Ohio Restaurants Prepare for Smoking Ban, Minimum Wage Increase
Thousands of Ohio businesses will soon be affected by Issues 2 and 5 – the constitutional amendments voters approved in November. Issue 2 raises the minimum wage January 1st; Issue 5 bans indoor smoking in public places beginning this Thursday. Ohio Business owners say they’re getting ready for the changes.
Just about every booth and table is taken at Stan’s Restaurant on Westerville Road, and several of the diners here are smoking. Stan’s is in Blendon Township, outside Columbus city limits and beyond the reach of the city’s year-old smoking ban. But the atmosphere here will change on Thursday when Issue 5, the statewide ban on smoking in the workplace and other public places, goes into effect. Co-owner Robert Jefferson says he thinks many of his regulars won’t like it.
“A lot of them said they wasn’t coming back on account of the smoking ban,” Jefferson says. “And I feel that it’s going to put a damper on all restaurants and it’s going to hurt business.”
Jefferson, who’s worked at Stan’s for 30 years and has been co-owner for 2 1/2, says there’s a lot of uncertainly about how the ban might affect business.
“We’re kind of like setting in the dark,” he said. “All we can do is just wait and see how it goes and adjust accordingly.”
There’s even more uncertainly about specifics of the just-approved amendment. The Ohio Restaurant Association’s Mark Glasper says the group has been flooded with calls from owners and the public asking for details.
“When does it start? Does it include my banquet facility? As far as ash trays outside a facility, how far from the door should they be so that customers can put their cigarettes out before they enter? On patios, can they smoke, can they not smoke?”
The penalties in Issue 5 are already spelled out but not enforcement regulations. Businesses must post No Smoking signs with a toll-free number to report complaints. A first violation draws a letter of warning; subsequent violations incur fines between $100 and $2500.
Stan’s owners and other restaurateurs also must implement new wage rates courtesy of Ohio voters. Issue 2 takes affect January 1st. It boosts the minimum wage from $5.15 to $6.85 an hour. The Restaurant Association has responded by sponsoring a series of seminars to answer questions its members have about the new minimum wage law and the smoking ban. Restaurant consultant and part owner of the Tee Jaye’s Country Restaurant chain, Randy Sokol, says he’ll try to help owners make the best of it.

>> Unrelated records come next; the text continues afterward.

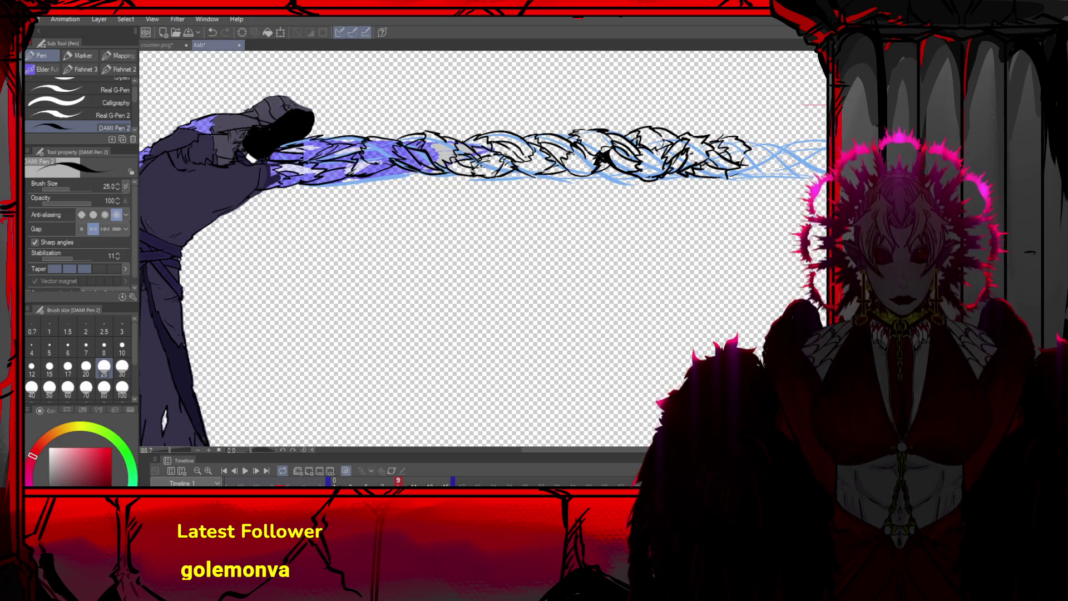
mouse_move(729, 168)
mouse_down()
mouse_move(748, 174)
mouse_move(739, 155)
mouse_move(774, 138)
mouse_move(751, 178)
mouse_move(772, 155)
mouse_up()
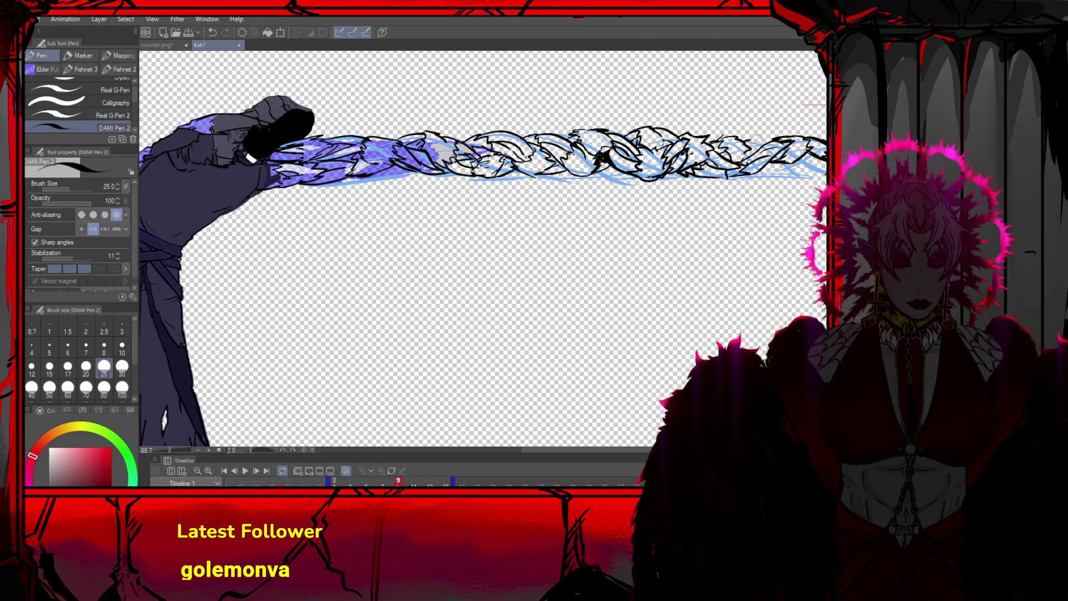
mouse_move(743, 147)
mouse_down()
mouse_move(773, 176)
mouse_move(809, 179)
mouse_up()
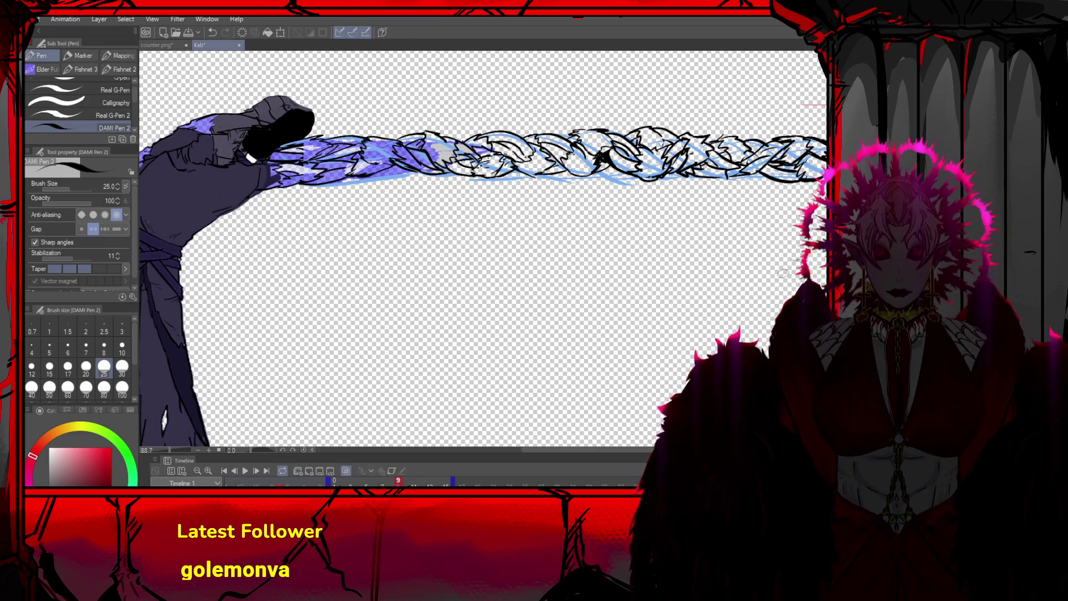
scroll(584, 250, down, 6)
scroll(569, 256, up, 4)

“Is it bad for business? Well I don’t think that it’s great for business but it’s in law and we just have to deal with it,” Sokol said.
At Stan’s, Robert Jefferson says the new wage law will cost him more than $11,000 a month. About 30 of his employees are servers, he says. Their salaries will increase from $2.15 an hour to around $3.40, at a time when some of his regular smoking customers might stay away.
“I think they might go home and pout a little bit,” he said. “But after they find out they can’t do it anywhere else they might come back here and eat.”
Maybe so, but Carroll Bragg, a smoker and a Stan’s regular says he may think twice.
“Where I used to go when the city of Columbus went non-smoking – I quit going there. I ain’t been going there for I-don’t-know how long because of it,” Bragg said.
Stan’s co-owner Robert Jefferson says he and other businesses will have to raise prices to pay for the wage increases January 1st. Meanwhile some Ohio restaurants and bars are planning smoking parties Wednesday night to mark the start of the state-wide ban on Thursday.